══ PROVIDED TEXT ══

Do you think the volume production tool be dual head or single head?

Fusen Chen

executive
#33

Yes. That's correct. I think it's going to be dual head.

Yu Shi

analyst
#34

Will be dual head. Okay. Maybe the second question also on Fluxless TCB, I think you mentioned about engagement with a leading memory customer on HBM. Can you provide a little bit more details on what's the engagement right? What will be the next milestones, et cetera?

Fusen Chen

executive
#35

Okay. So I think the first 2 years, we're actually very focused in logic, right? So I can tell you, we really -- it's ready for next-generation HBM. And we do believe we did successful demo. And our goal is really ship the system by the end of the year. Hopefully, if everything is successful, we can catch high-volume production probably within 18 to 24 months. That's really our goal.

Yu Shi

analyst
#36

Got it. Okay. So lastly, a question about VFO. Thanks for the color you provided to David earlier. I want to ask you, since DRAM wire bonding, I think traditionally, it's not your market. It's a Japanese competitor who had that market. So for the top DRAM customers, what's your expected market share in VFO, because I would assume that your -- the incumbent will also have some solutions. And what would you believe from where you stand today, the potential market share in VFO could be?

Fusen Chen

executive
#37

So, I don't know why you make a comment about Japanese. I think the total -- the market shares just all ball bonder, I think we have close to 75% to 80%. And so the NAND, I think we probably have 90-some percent market share. And for the DRAM, I think DRAM, in terms of ball bonder, okay, DRAM, I think at this moment, like DDR, I would say maybe 60% is free chip. And then probably ball bonder, traditional ball bonder, actually, I would say, maybe 30%, 40%. I think we still have a very, very high market share. We are still #1, not only in the NAND, also in the DRAM, right? So go back to the VFO, I think the first application is going to be DDR5. And this probably can reduce the total packaging form factor about 30%. So that's why it's going to be used for the cellular phone. And it's kind of replaced like a TSV process, right, with a better process performance and also cost. I hope I answered your questions.

Yu Shi

analyst
#38

Yes. I mean, do you expect to have a VFO position at all 3 leading DRAM customers a few years down the road? That's actually my question.

Fusen Chen

executive
#39

Oh, yes, yes, yes. Okay. Yes. The answer is yes. We do expect that.

Operator

operator
#40

Next question is coming from Tom Diffely from D.A. Davidson.

Thomas Diffely

analyst
#41

Fusen, just maybe some questions about the general semi market or the core market. What are the end markets where you're seeing the most excess capacity? Or maybe said a different way, which of the end markets do you think will recover first from a ball bonder utilization rate point of view?

═══
══ ENTRIES PROVIDED ══

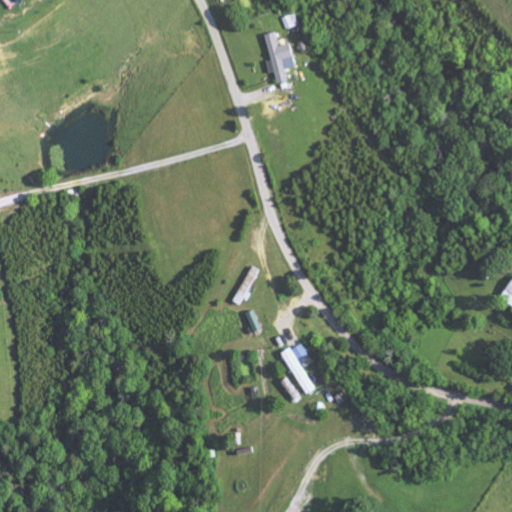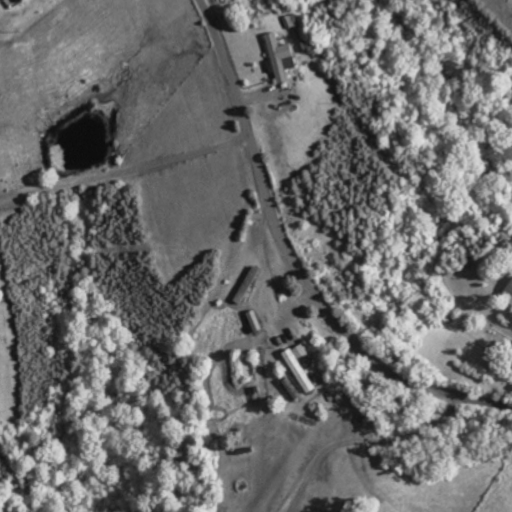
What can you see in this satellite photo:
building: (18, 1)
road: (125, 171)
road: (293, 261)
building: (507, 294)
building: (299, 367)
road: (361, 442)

═══

WHAT TO WORK ON -
1. According to the call transcript, what will be the first application for VFO?
2. Please list the name of every person who speaks in the call transcript, leaving out the operator.

RESPONSES FOR EACH TASK -
1. DDR5.

2. Fusen Chen, Yu Shi, Thomas Diffely